REPUBLIKA.CO.ID, JAKARTA -- Tantangan perlindungan hutan dan lingkungan aekaligus penegakkan hukum terhadap pelaku kejahatan lingkungan dinilai semain berat. Pasalnya, modus kejahatan lingkungan telah semakin terorganisasi dan kompleks. Makanya, penegakkan hukumnya pun tidak bisa lagi dengan cara-cara konservatif.
"Tidak bisa lagi secara konservatif, dari beberapa kasus yang kita tangani, eksekusi hukuman tak menjangkau pelaku utamanya, hanya tukang potong kayu atau driver saja, makanya putusan hukumannya ringan," kata hakim pengadilan tinggi yang pernah menangani kasus kejahatan lingkungan Nani Indrawati dalam Lokakarya Penanganan Tindakan Kejahatan Kehutanan yang diselenggarakan oleh Kementerian Lingkungan Hidup dan Kehutanan (KLHK) pada Senin (15/6).
Dari beberapa kasus yang ditangani, ia melihat adanya semangat yang tinggi untuk melindungi lingkungan. Namun, banyak hal yang tak dipatuhi misalnya dalam pengumpulan bukti-bukti sehingga menjadi tidak kuat eksekusinya.
Ini akibat penyelesaian kasus kejahatan lingkungan yang disamakan dengan kasus biasa yang konservatif. Dampaknya, hakim pun memutus terlalu rendah karena hanya mendakwa pada pelaksana lapangannya saja.
Menyoal kejahatan lingkungan yang makin terorganisasi, Direktur Jenderal (Dirjen) Penegakan Hukum Lingkungan Hidup dan Kehutanan KLHK Rasio Ridho Sani mengamininya. "Bahkan, praktik kejahatan melibatkan jaringan organisasi lintas negara," katanya.

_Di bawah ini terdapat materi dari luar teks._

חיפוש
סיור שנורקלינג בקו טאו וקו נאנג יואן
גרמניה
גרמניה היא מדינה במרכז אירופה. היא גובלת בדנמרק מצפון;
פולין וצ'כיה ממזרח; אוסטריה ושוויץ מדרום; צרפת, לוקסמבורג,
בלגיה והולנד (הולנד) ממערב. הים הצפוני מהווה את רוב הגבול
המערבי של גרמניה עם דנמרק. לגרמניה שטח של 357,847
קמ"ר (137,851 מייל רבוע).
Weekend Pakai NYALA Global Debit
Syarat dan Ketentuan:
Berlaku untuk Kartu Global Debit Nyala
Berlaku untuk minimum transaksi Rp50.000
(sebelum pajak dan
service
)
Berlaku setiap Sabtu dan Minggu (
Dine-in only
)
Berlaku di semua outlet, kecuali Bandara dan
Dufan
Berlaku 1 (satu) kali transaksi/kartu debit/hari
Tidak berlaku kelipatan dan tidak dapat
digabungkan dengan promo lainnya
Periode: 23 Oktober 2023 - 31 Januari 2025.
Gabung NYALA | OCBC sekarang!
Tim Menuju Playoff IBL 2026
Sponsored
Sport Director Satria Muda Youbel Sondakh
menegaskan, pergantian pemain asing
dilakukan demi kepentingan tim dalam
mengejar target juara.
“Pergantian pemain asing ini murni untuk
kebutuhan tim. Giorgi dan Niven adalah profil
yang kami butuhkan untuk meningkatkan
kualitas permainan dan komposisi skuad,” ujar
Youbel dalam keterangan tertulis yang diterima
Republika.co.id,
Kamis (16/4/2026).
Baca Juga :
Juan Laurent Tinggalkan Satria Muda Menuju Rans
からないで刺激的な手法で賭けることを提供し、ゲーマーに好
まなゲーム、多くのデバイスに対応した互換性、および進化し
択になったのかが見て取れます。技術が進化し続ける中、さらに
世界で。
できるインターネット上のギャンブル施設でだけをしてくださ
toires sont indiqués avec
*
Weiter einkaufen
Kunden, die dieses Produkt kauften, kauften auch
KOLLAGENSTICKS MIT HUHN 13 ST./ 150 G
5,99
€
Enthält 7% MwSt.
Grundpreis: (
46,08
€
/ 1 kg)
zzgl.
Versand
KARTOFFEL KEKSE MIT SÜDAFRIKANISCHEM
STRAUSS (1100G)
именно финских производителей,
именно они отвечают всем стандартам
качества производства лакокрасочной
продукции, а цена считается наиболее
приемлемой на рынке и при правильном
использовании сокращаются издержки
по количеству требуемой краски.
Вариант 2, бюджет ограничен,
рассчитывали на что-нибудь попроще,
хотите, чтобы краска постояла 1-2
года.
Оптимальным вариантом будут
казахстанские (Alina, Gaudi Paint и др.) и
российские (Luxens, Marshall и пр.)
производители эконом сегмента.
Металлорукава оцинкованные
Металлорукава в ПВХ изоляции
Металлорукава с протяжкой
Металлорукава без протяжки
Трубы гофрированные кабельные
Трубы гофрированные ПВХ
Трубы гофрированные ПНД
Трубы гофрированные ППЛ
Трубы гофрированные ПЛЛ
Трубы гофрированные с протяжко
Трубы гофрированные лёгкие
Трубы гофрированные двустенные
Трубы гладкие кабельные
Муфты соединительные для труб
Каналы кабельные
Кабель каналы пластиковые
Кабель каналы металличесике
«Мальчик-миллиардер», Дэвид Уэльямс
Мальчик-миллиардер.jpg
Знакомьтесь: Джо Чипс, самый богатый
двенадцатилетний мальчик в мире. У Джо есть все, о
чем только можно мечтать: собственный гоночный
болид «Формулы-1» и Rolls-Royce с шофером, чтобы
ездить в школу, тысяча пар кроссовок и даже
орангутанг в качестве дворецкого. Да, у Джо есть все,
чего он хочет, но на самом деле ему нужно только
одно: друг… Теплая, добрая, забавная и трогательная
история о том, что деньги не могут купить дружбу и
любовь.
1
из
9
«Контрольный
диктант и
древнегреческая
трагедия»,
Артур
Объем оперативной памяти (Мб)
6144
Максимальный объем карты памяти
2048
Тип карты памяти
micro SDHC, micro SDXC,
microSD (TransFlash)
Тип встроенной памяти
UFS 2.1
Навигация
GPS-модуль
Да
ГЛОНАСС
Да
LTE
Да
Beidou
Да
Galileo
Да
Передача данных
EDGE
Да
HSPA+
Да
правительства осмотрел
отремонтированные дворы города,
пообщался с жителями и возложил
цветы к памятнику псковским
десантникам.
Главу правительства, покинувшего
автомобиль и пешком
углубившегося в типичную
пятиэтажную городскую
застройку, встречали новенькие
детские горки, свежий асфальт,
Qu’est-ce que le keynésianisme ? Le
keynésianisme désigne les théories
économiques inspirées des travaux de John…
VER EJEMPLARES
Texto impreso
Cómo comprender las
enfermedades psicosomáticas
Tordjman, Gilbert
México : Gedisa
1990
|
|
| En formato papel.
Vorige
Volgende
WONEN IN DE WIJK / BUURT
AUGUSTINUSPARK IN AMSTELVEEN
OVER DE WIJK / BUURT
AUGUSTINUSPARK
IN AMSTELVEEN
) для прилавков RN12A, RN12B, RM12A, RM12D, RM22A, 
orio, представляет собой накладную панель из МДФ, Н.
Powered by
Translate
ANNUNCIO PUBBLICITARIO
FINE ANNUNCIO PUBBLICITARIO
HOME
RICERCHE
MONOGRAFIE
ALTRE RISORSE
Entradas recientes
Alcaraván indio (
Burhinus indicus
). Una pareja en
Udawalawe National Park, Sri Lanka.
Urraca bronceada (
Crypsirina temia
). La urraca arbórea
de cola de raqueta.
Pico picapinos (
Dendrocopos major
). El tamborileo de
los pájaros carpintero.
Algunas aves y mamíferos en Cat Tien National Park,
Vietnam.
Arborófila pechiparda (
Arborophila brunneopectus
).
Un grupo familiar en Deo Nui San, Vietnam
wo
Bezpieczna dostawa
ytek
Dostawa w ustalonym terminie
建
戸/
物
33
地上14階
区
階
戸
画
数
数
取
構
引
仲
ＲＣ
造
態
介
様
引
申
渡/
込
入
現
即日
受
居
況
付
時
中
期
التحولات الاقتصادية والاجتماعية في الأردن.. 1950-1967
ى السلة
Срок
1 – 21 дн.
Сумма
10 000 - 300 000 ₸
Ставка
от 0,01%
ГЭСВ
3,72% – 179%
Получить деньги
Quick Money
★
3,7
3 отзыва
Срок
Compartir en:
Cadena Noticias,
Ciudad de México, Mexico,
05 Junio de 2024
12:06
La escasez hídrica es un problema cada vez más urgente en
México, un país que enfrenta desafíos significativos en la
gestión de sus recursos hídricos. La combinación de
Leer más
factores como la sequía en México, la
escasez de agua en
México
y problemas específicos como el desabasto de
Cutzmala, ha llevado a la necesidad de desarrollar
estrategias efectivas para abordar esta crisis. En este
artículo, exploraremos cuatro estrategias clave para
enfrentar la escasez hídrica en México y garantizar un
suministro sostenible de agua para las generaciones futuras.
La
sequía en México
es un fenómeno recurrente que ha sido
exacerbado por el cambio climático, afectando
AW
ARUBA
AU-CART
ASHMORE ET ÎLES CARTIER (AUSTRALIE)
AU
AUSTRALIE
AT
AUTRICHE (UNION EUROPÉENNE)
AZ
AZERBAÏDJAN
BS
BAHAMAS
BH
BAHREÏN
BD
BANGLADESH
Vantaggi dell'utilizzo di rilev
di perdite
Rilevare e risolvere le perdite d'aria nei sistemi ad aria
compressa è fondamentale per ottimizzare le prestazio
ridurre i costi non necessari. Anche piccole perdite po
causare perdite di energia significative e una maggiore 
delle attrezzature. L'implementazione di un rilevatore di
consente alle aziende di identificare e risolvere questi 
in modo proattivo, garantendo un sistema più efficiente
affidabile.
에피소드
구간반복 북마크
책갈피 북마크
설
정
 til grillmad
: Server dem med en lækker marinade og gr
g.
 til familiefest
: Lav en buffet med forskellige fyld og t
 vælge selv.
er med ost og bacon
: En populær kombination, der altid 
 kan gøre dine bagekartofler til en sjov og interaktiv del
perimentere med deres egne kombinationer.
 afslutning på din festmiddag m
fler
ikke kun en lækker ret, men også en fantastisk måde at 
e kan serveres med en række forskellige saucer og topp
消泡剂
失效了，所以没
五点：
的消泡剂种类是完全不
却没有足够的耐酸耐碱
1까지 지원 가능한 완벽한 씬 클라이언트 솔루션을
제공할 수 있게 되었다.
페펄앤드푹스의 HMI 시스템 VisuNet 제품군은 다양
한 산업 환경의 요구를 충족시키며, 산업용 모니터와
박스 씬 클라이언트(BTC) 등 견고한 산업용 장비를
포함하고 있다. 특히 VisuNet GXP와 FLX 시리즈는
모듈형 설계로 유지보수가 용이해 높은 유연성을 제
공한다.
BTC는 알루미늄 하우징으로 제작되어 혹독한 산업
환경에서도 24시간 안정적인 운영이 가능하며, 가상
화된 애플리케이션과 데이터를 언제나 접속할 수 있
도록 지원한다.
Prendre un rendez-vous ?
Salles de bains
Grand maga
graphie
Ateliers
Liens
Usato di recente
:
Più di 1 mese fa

Ia pun lantas mengajak seluruh aparat pemerintah, hukum dan masyarakat agar merapatkan barisan dengan aparat hukum lainnya. Kejahatan kehutanan, kata dia, tidak berdiri sendiri tapi berkaitan dengan masalah perizinan, penggelapan pajak dan yang lainnya, di mana makin ditelusuri, akan semakin kompleks. Solusi dimulai dari menyamakan persepsi soal kejahatan lingkungan, ia berharap lokakarya berujung pada perancangan penegakkan hukum multidoors.